## [Your instructions]
Answer these questions from the passage on Billy Bishop's first aerial victory:
1. Which aircraft was Bishop flying when he claimed that victory?
2. For how long was he stranded after being forced down?
3. Who wrote a note at the bottom of Bishop's combat report?

___ Document text

Early Nieuport Scouts were armed only with an upper wing-mounted Lewis machine gun. It was operated by a flexible Bowden cable from the gun to the pilot. The gun fired over the propeller arc and had to be carefully aimed. (Dr. Volker Koos)
The advantages Billy Bishop brought into this mixture of aircraft capabilities and basic firepower were his experience and achievements as a marksman. Those long ago days of proficiently shooting elusive squirrels in his back yard in Owen Sound nurtured a skill that would save his life and help him to triumph in aerial combat. He knew to aim ahead of his target and, whether squirrel or enemy aeroplane, let it fly right into the bullets he had fired.
Bishop’s First Aerial Victory
In the late afternoon of Sunday, 25 March 1917, C Flight went out on a defensive patrol, flying over the city of Arras, along the Scarpe river, and south to the village of St. Leger. Good weather that day allowed Royal Flying Corps bombing, reconnaissance and artillery observation aircraft to be out in force. With fifty-five German aircraft ‘observed opposite the [British] First Army’ sector,43 there was plenty of work for the scout squadrons. And, according to the initial report, ‘two hostile machines were brought down near Mercatel, on our side of the lines, by Lieutenants [Alan] Binnie and [Frank] Bower, both of 60 Squadron’. 44
Billy Bishop, flying in Nieuport 17 A.306, another older aeroplane,45 also claimed a victory in that aerial combat. But he had been forced down just within British forward lines, where he was stranded for two days. Billy used his time prudently and found a pencil and paper to jot down details of his first aerial combat in a single-seat scout. Thus, his combat report was filed later than the others.
Albatros D.IIIs were armed with twin Spandau machine guns synchronized to fire through the propeller arc. Gun sights provided reasonable accuracy. (Greg VanWyngarden)
After reading it, Major Scott penned in at the bottom of Billy’s report: ‘It seems that this HA [hostile aeroplane] was wrongly allotted to Lieutenant Bower.’46 Billy’s report was forwarded to 13th Wing headquarters, where, after reviewing all of the reports, ‘the wing commander allowed or disallowed each claim made … ’47 In this case, Billy’s claim was accepted over Bower’s and he was credited with his first aerial victory.

______
___ Listed entries

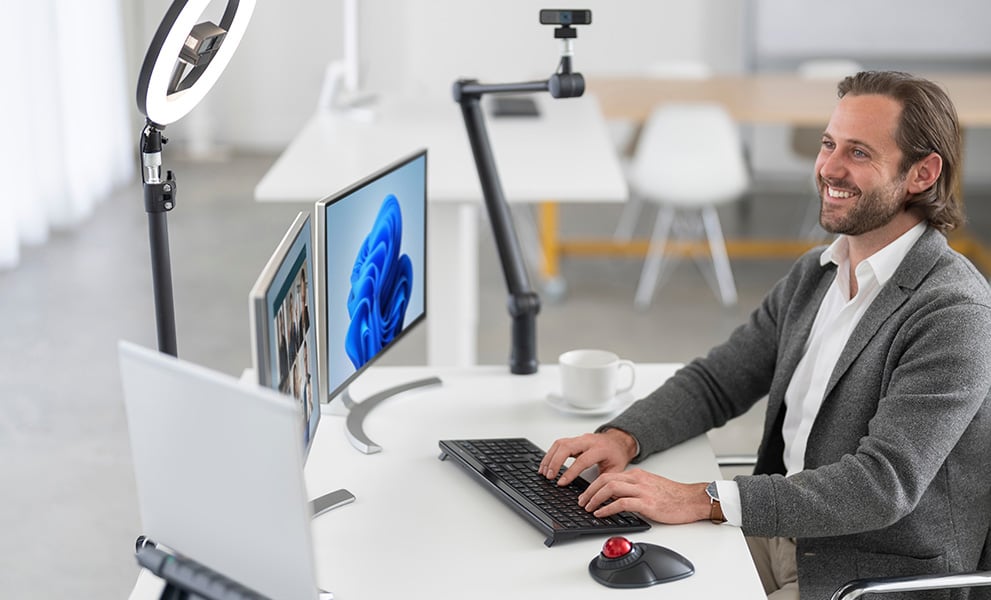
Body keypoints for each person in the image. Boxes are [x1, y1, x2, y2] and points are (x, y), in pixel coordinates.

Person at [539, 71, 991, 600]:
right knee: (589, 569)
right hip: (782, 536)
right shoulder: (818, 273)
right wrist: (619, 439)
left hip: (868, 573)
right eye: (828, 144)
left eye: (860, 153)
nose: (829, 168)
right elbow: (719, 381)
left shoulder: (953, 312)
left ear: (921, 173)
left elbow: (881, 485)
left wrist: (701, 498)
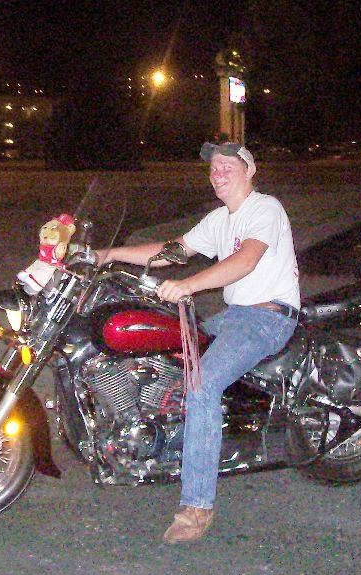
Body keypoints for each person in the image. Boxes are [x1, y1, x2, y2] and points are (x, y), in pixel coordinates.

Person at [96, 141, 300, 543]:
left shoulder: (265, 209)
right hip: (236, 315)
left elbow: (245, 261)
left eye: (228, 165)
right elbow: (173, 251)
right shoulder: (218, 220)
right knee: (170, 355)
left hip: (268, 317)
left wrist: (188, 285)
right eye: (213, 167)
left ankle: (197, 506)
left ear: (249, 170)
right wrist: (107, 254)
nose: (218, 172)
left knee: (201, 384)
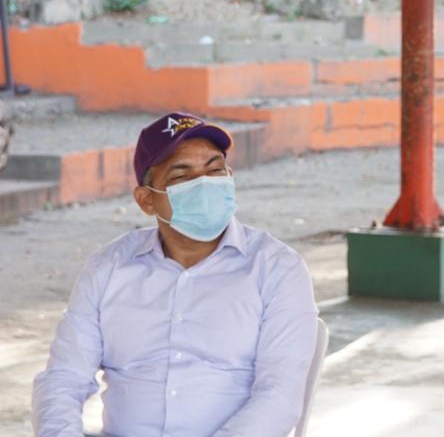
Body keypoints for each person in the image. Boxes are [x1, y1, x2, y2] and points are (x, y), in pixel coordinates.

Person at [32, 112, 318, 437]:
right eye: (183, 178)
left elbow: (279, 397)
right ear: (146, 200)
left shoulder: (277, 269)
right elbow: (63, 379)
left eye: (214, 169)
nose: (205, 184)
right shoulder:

______

## [Solved problem]
1. Nieuport 17 A.306
2. Two days
3. Major Scott